O estudo “Teia de ausências: o percurso institucional dos familiares de pessoas desaparecidas no Estado do Rio de Janeiro”, divulgado nesta quinta-feira (26/05), é baseado na nova pesquisa do Centro de Estudos de Segurança e Cidadania (Cesec) e mapeia a vivência de familiares de desaparecidos durante a investigação enquanto esperam obter respostas, apoios e soluções. Para a legislação brasileira, até que se prove o contrário, um desaparecimento não constitui crime. O que acaba fazendo com que não seja prioridade nas investigações da Polícia Civil. Quem mais sofre são familiares negros e pobres. Nos últimos 13 anos, 60,5% dos desaparecidos no Estado do Rio de Janeiro tinham 18 anos ou mais.

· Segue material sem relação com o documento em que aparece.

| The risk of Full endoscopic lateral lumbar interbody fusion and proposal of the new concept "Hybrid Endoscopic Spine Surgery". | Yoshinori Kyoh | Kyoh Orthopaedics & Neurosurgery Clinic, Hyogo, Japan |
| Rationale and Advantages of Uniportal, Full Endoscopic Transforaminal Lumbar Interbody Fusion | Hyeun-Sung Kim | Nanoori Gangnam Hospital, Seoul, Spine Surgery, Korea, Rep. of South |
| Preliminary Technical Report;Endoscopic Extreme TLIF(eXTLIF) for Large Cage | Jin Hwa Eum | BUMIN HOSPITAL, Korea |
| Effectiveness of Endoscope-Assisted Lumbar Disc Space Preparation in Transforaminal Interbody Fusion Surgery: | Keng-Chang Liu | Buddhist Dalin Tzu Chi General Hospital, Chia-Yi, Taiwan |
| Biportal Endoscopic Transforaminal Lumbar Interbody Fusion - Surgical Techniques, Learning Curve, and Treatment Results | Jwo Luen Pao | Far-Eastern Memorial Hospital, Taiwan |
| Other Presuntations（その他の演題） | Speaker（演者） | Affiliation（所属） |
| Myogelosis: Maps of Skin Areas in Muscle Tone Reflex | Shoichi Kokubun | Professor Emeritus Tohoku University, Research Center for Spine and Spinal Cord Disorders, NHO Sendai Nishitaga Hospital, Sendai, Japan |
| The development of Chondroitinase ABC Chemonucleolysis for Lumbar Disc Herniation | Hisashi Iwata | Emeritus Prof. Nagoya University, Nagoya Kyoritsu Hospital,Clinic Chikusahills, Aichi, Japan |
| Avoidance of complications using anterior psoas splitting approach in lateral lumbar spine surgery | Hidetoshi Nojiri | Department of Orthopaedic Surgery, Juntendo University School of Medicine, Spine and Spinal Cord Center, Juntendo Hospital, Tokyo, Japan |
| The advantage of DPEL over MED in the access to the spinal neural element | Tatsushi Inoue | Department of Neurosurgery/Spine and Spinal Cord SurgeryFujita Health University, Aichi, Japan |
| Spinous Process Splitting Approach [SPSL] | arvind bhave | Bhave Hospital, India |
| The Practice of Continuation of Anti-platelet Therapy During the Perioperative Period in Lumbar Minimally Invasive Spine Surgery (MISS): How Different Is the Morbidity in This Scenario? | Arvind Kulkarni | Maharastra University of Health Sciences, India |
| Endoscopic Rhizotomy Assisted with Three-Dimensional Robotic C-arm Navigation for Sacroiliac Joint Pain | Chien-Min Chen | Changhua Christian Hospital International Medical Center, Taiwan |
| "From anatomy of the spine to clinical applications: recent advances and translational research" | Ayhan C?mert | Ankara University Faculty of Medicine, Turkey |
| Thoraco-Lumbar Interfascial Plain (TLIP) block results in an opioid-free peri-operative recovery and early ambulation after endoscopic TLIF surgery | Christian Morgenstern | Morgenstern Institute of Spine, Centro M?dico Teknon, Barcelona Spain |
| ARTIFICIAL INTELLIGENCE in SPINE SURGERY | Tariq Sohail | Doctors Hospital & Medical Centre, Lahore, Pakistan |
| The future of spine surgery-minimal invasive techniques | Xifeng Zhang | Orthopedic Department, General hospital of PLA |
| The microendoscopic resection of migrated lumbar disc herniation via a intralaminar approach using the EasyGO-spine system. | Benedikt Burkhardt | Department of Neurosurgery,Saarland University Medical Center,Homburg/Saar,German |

Segundo o Fórum Brasileiro de Segurança Pública, em 2019, o Estado do Rio de Janeiro ocupava o sexto lugar em números absolutos de registros de casos de pessoas desaparecidas. E mesmo com mais de 16 milhões de habitantes, possui apenas uma delegacia especializada, a Delegacia de Descoberta de Paradeiros (DDPA), localizada na Zona Norte da cidade. A unidade especializada abrange apenas o município do Rio, deixando de investigar mais de 55% das ocorrências do Estado. Mesmo que, juntas, a Baixada Fluminense e as cidades de São Gonçalo e Niterói, tenham registrado nos últimos dez anos 38% dos desaparecimentos do Estado e 46% dos da Região Metropolitana. Em uma década, o Brasil registrou um milhão de casos de pessoas desaparecidas, sendo 50 mil apenas no Rio de Janeiro.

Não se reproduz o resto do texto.